======== Reading text ========
Whether a termination of employment has occurred is determined based on whether the facts and circumstances indicate that the Affiliate and the Participant reasonably anticipated that no further services will be performed after a certain date or that the level of bona fide services the Participant will perform after such date (whether as an employee or independent contractor) will permanently decrease to no more than 40 percent of the average level of bona fide services performed (whether as an employee or independent contractor) over the immediately preceding 36-month period (or the full period of services if the Participant has been providing services for less than 36 months).

 

5




Notwithstanding anything in Section 2.1.2 to the contrary, in determining whether a Participant has had a Separation from Service with an Affiliate, an entity’s status as an “Affiliate” shall be determined substituting “50 percent” for “80 percent” each place it appears in Section 1563(a)(1),(2), and (3) and in Treasury Regulation Section 1.414(c)-2.
======== Extracted material ========
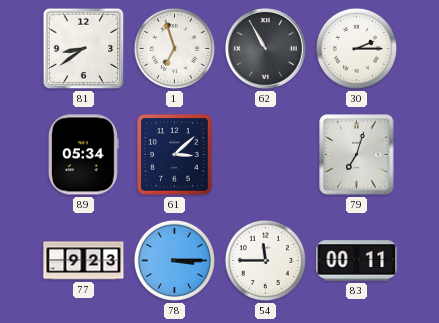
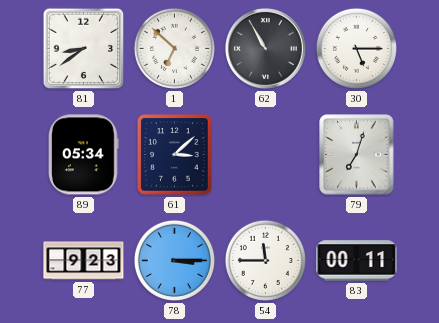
1: 6:57 -> 6:52
30: 2:15 -> 5:15
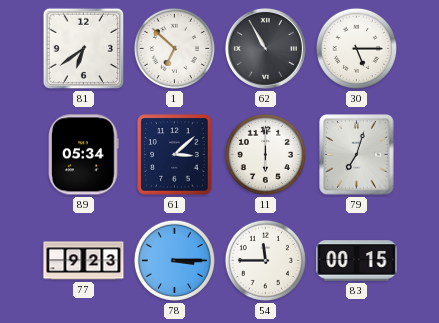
81: 8:39 -> 6:39
11: none -> 6:00
83: 00:11 -> 00:15
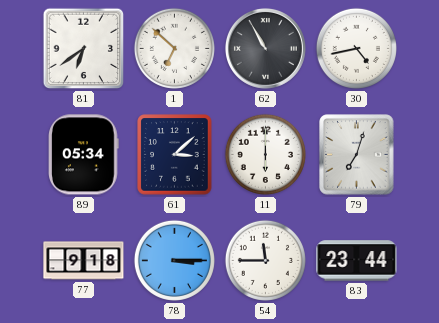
30: 5:15 -> 4:43
77: 9:23 -> 9:18
83: 00:15 -> 23:44
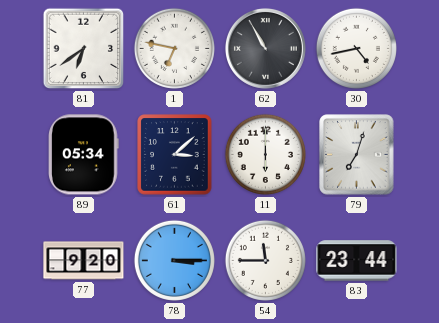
1: 6:52 -> 6:47
77: 9:18 -> 9:20
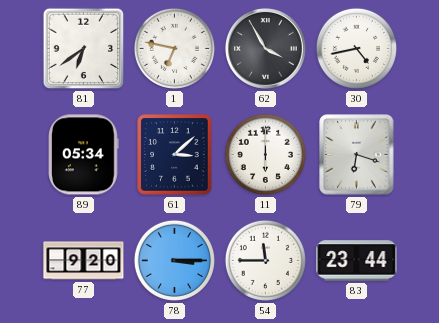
62: 10:55 -> 3:55
79: 7:03 -> 6:18
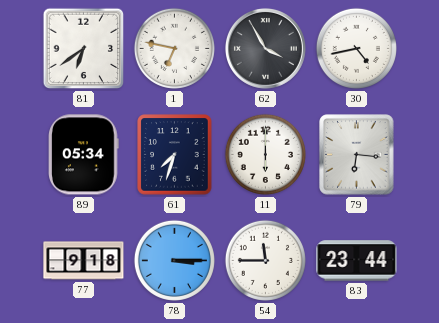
61: 3:08 -> 7:33
79: 6:18 -> 6:16
77: 9:20 -> 9:18
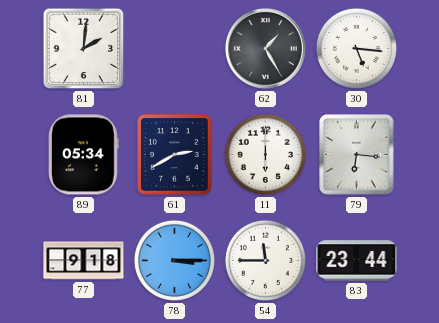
81: 6:39 -> 2:01
1: 6:47 -> none
62: 3:55 -> 1:25
30: 4:43 -> 5:16
61: 7:33 -> 2:40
========
● **Work instructions**:
1) According to the separation-from-service text, what figure replaces "80 percent" when determining whether an entity counts as an "Affiliate"?
2) Write what comes next in the separation-from-service text, beginning after its final sentence.

● **Answer set**:
1) 50 percent.

2)
The Company shall have discretion to determine whether a Participant has experienced a Separation from Service in connection with an asset sale transaction entered into by the Company or an Affiliate, provided that such determination conforms to the requirements of Section 409A and the regulations and other guidance issued thereunder, in which case the Company’s determination shall be binding on the Participant.

 

2.1.29.  “Section 409A” means section 409A of the Internal Revenue Code, as amended from time to time and any successor statute.

 

2.1.30.  “Specified Employee” means an employee of an Affiliate who is subject to the six-month delay rule described in Section 409A(2)(B)(i) of the Code. The Company shall establish a written policy for identifying Specified Employees in a manner consistent with Section 409A, which policy may be amended by the Company from time to time as permitted by Section 409A.

 

2.1.31.  “Stock” means the Company’s common stock $.10 par value per share (as such par value may be adjusted from time to time).

 

2.1.32.  “Trust” means the Medtronic, Inc. Compensation Trust Agreement Number One, as amended from time to time.

 

Section 2.2.         Gender and Number. Except as otherwise indicated by context, masculine terminology used herein also includes the feminine and neuter, and terms used in the singular may also include the plural.

 

 

ARTICLE 3.

PARTICIPATION

 

Section 3.1.         Who May Participate. Participation in the Plan is limited to Eligible Employees.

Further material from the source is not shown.